According to a new analysis by the Associated Press and USA Today, a child dies in an accidental shooting every other day in the U.S. That suggests accidental shootings are much more common than previously thought, but a new group is hoping to do something about that.

Members of the Children's Firearm Safety Alliance can give you example after example of shootings involving teens and young kids, and they're keeping track of the statistics. As of October 14, 2016, 84 kids under age six unintentionally shot themselves or someone else nationwide this year.

Last year, out of all 50 states, Missouri had the highest number of toddlers pulling the trigger.
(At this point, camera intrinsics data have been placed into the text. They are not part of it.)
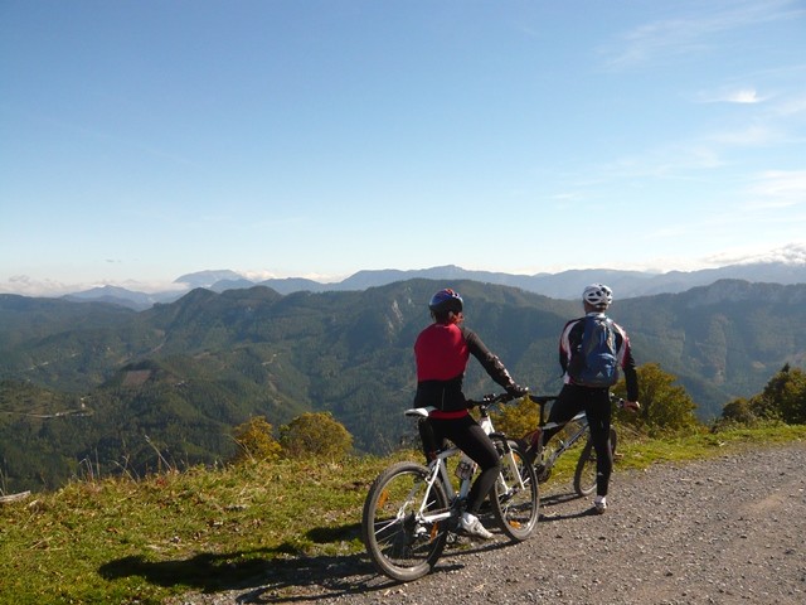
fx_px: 652
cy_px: 302
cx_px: 403
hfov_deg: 63.4
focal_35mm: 28
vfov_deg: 49.7
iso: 200
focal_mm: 4.6
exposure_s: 1/320
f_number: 8
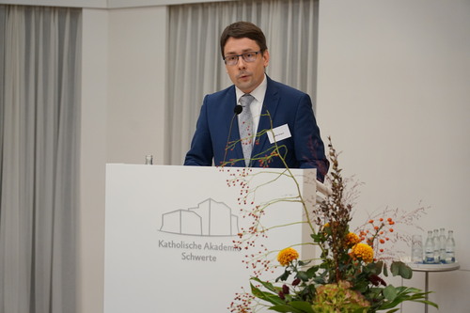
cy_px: 156
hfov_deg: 23.4
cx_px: 235
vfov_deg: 15.7
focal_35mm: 87
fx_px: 1135
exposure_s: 1/160
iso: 2000
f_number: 4
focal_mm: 87
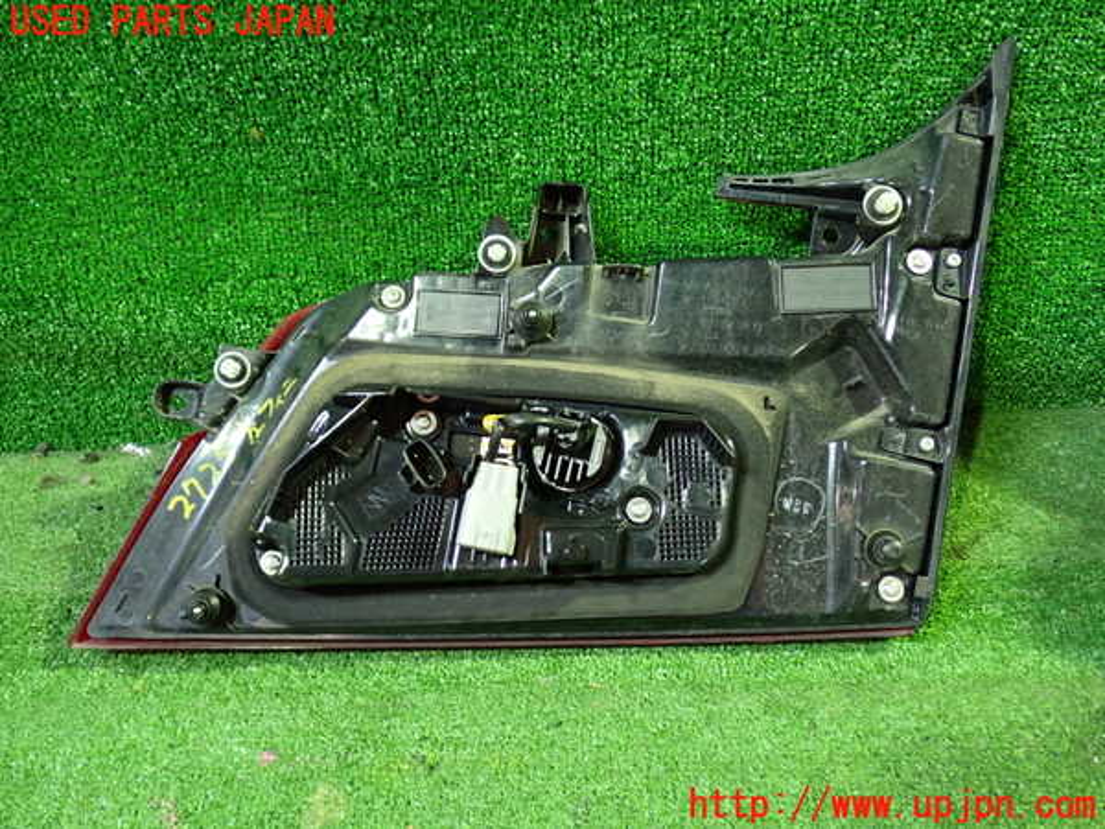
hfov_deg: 56.8
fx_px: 1021
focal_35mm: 32
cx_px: 552
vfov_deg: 44.2
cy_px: 414
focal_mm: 5.79
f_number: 2.4
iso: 800
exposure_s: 1/25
"So here we make nationwide headlines and yet the legislature chooses to do nothing," said Missouri State Rep. Stacey Newman (D) - St. Louis County.

Newman has introduced legislation that would hold adults responsible when kids shoot themselves or others, but to no avail.

"My bill last year, HB2500, didn't even get a hearing," she said.

That's why she's teaming up with Beth Joslin Roth, policy director of Safe Tennessee Project. Together, they formed the Children's Firearm Safety Alliance. It involves doctors, law enforcement, prosecutors, and other lawmakers. The group had an official launch event at Washington University on Friday.

"The trauma goes beyond, you know, the family," Newman said. "It goes into the community, you know, the physicians, they take this home with them."

The new group plans to craft new legislation now. It's not about taking guns away.

"We don't want to lock up their parents but we want their parents to lock up their guns," said Risa Zwerling, an academic advisor at Washington University.

"I mean, you wouldn't do that with a gallon of bleach in the middle of your floor or leaving a butcher knife on your coffee table," Newman said. "We have to value firearms as dangerous as they actually are and we have to value our kids’ lives."